[DATASET ENTRIES — start]
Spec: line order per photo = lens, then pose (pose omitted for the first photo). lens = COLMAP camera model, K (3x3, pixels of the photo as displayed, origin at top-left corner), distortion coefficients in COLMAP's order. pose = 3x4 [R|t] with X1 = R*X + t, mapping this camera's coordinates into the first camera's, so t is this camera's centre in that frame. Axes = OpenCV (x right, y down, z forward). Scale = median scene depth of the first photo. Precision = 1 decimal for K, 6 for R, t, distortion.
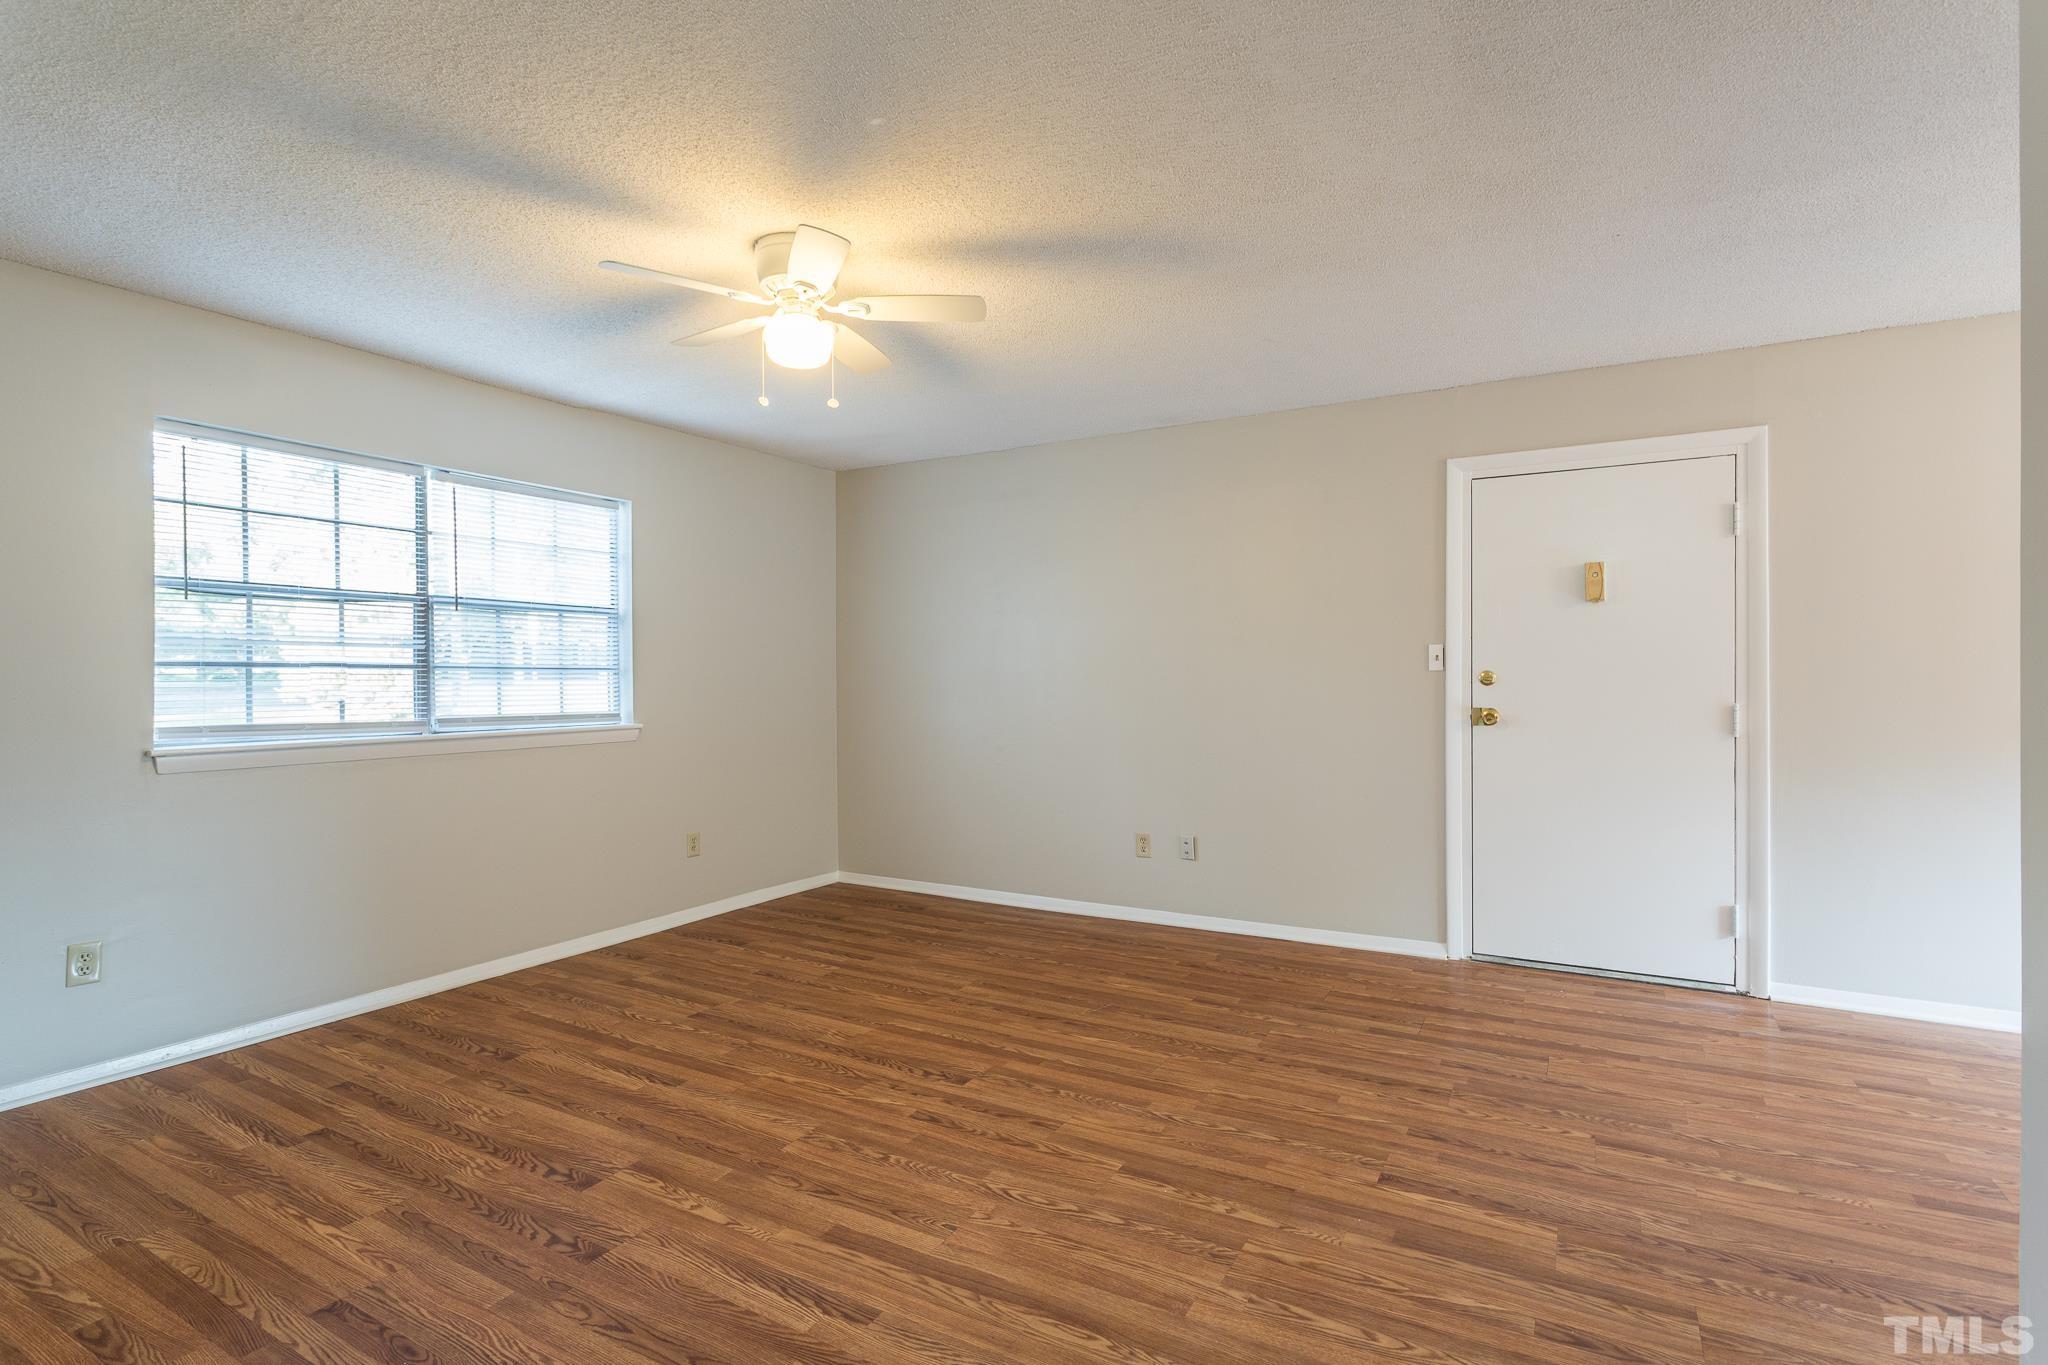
lens RADIAL K [[991.8, 0, 1021.0], [0, 991.8, 680.1], [0, 0, 1]] dist [0.001894, 0.000269]
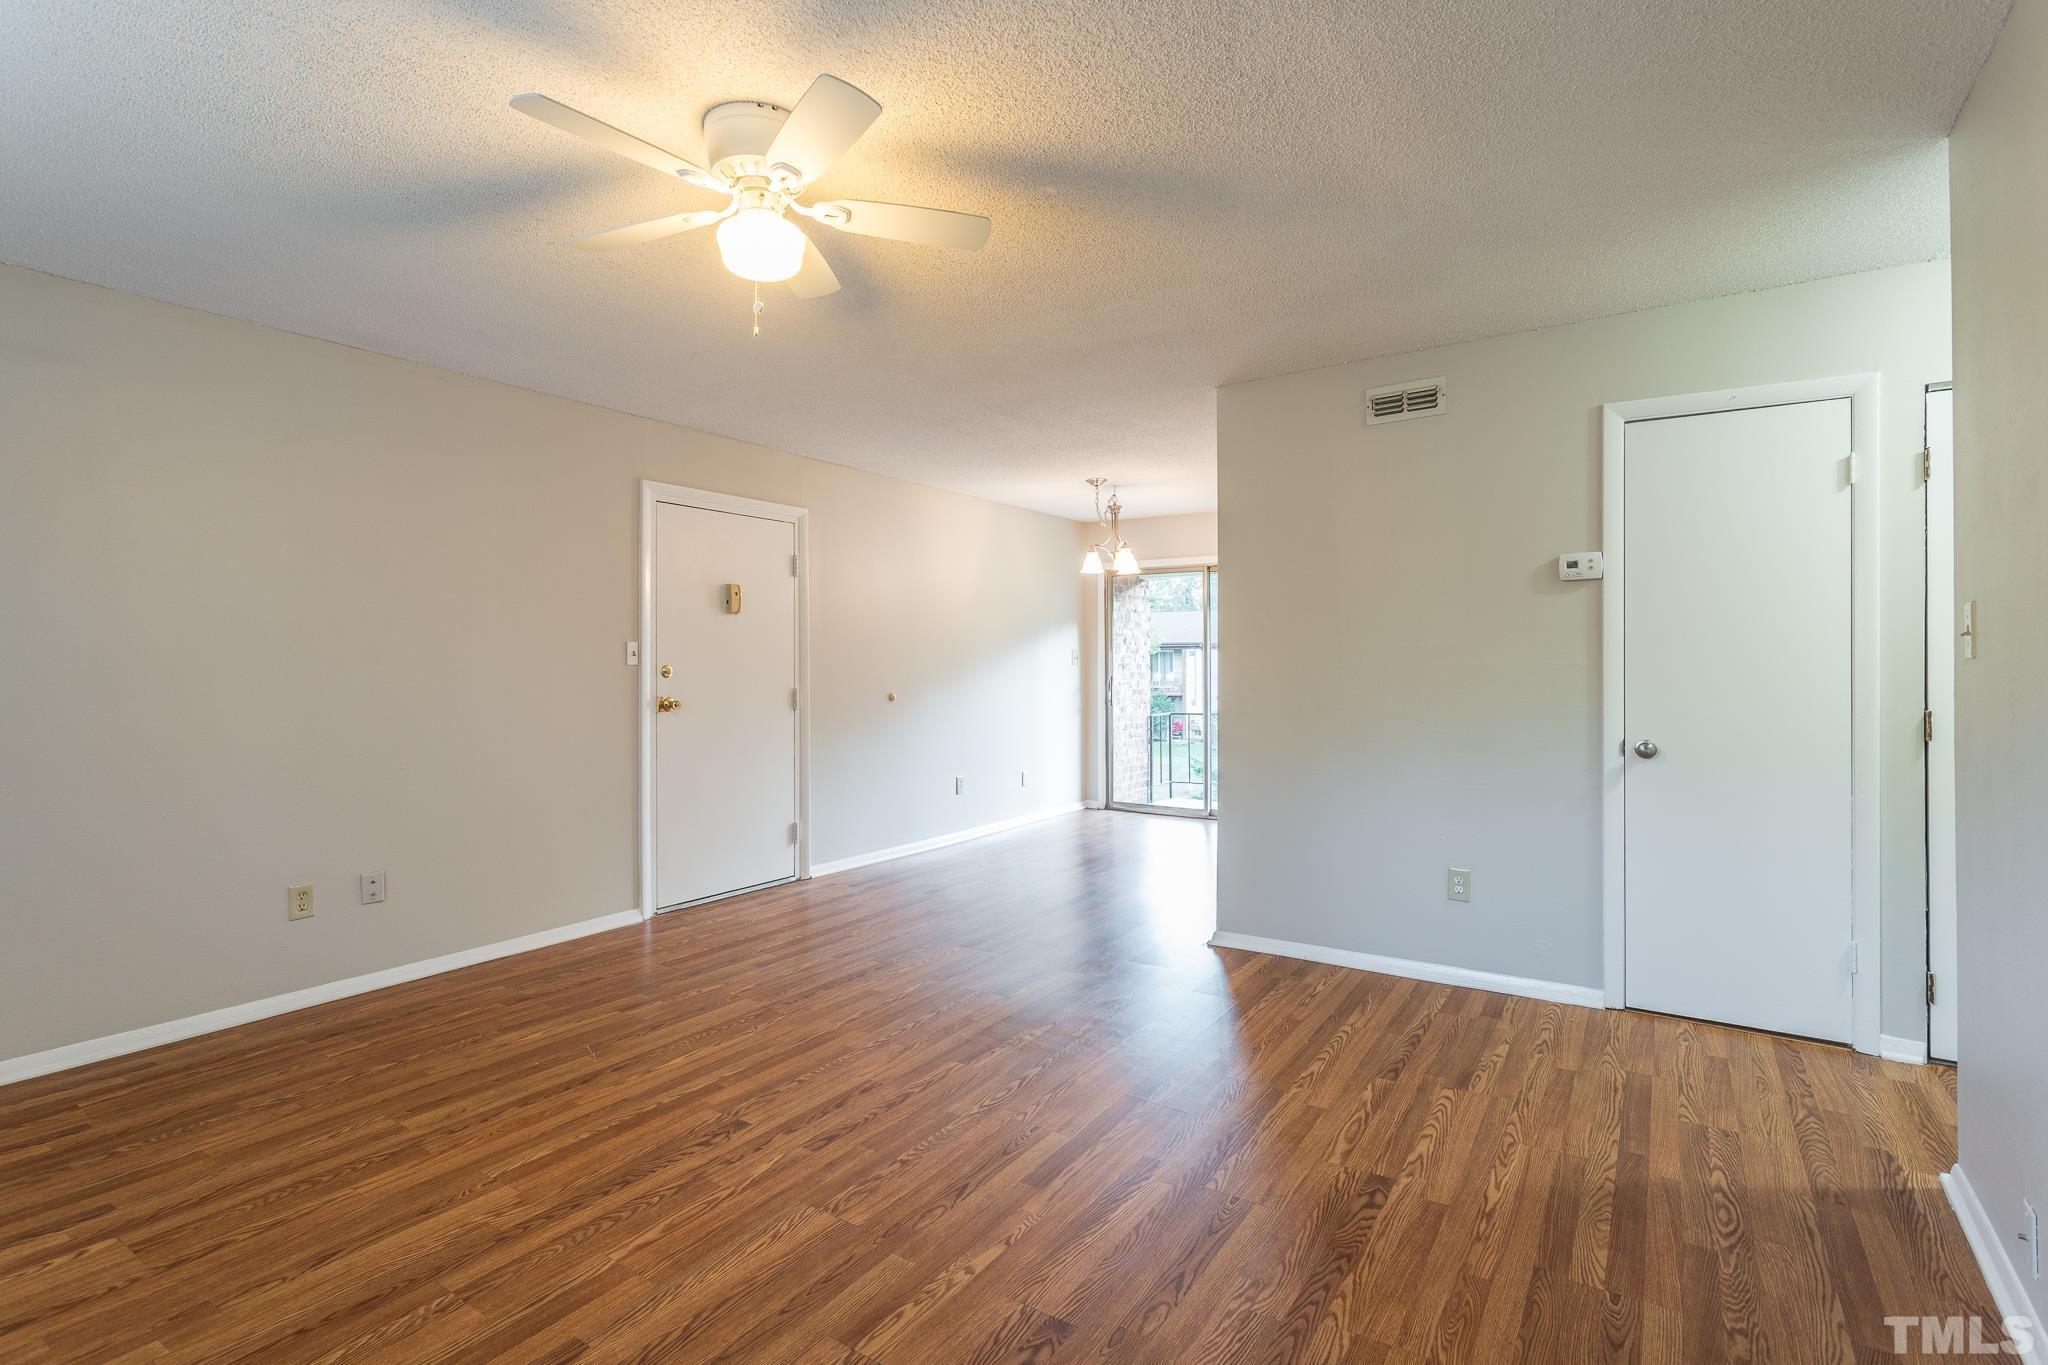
lens RADIAL K [[976.6, 0, 1028.5], [0, 976.6, 658.9], [0, 0, 1]] dist [0.002230, 0.000482]
pose [[0.058704, 0.013581, 0.998183, -0.836344], [0.008191, 0.999867, -0.014085, 0.003091], [-0.998242, 0.009003, 0.058585, 0.626169]]
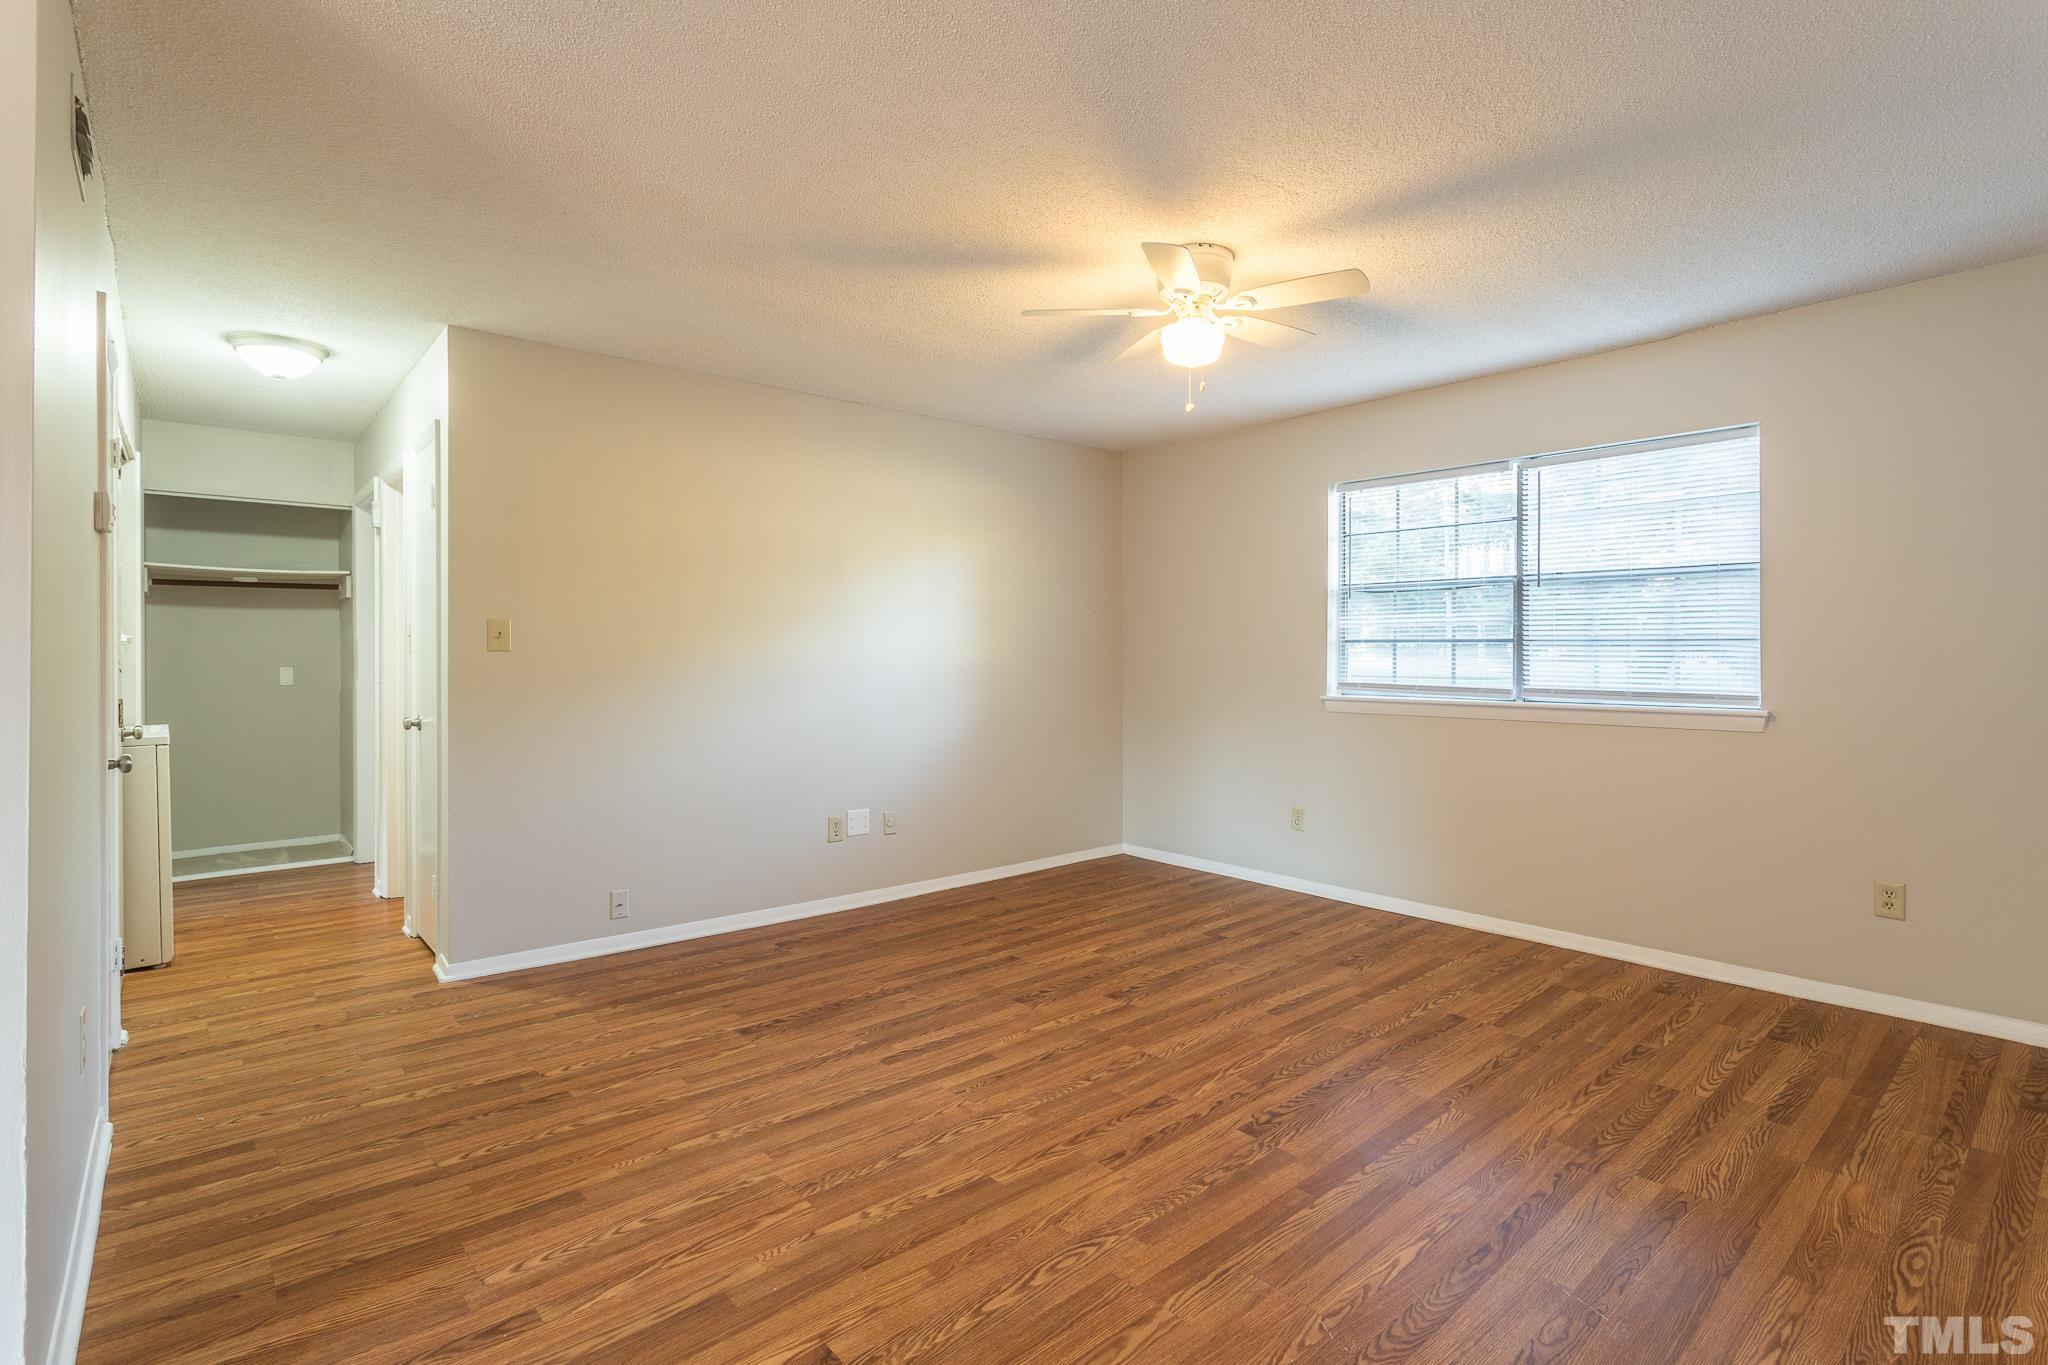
lens RADIAL K [[976.6, 0, 1028.5], [0, 976.6, 658.9], [0, 0, 1]] dist [0.002230, 0.000482]
pose [[-0.318212, 0.009499, -0.947972, 0.712569], [-0.000657, 0.999947, 0.010241, -0.004599], [0.948019, 0.003881, -0.318189, 0.986170]]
[DATASET ENTRIES — finish]
WHAT THE TASK ASKS -
Can you copy the listing above word for word, with the pictures left out?

RESULT -
Spec: line order per photo = lens, then pose (pose omitted for the first photo). lens = COLMAP camera model, K (3x3, pixels of the photo as displayed, origin at top-left corner), distortion coefficients in COLMAP's order. pose = 3x4 [R|t] with X1 = R*X + t, mapping this camera's coordinates into the first camera's, so t is this camera's centre in that frame. Axes = OpenCV (x right, y down, z forward). Scale = median scene depth of the first photo. Precision = 1 decimal for K, 6 for R, t, distortion.
lens RADIAL K [[991.8, 0, 1021.0], [0, 991.8, 680.1], [0, 0, 1]] dist [0.001894, 0.000269]
lens RADIAL K [[976.6, 0, 1028.5], [0, 976.6, 658.9], [0, 0, 1]] dist [0.002230, 0.000482]
pose [[0.058704, 0.013581, 0.998183, -0.836344], [0.008191, 0.999867, -0.014085, 0.003091], [-0.998242, 0.009003, 0.058585, 0.626169]]
lens RADIAL K [[976.6, 0, 1028.5], [0, 976.6, 658.9], [0, 0, 1]] dist [0.002230, 0.000482]
pose [[-0.318212, 0.009499, -0.947972, 0.712569], [-0.000657, 0.999947, 0.010241, -0.004599], [0.948019, 0.003881, -0.318189, 0.986170]]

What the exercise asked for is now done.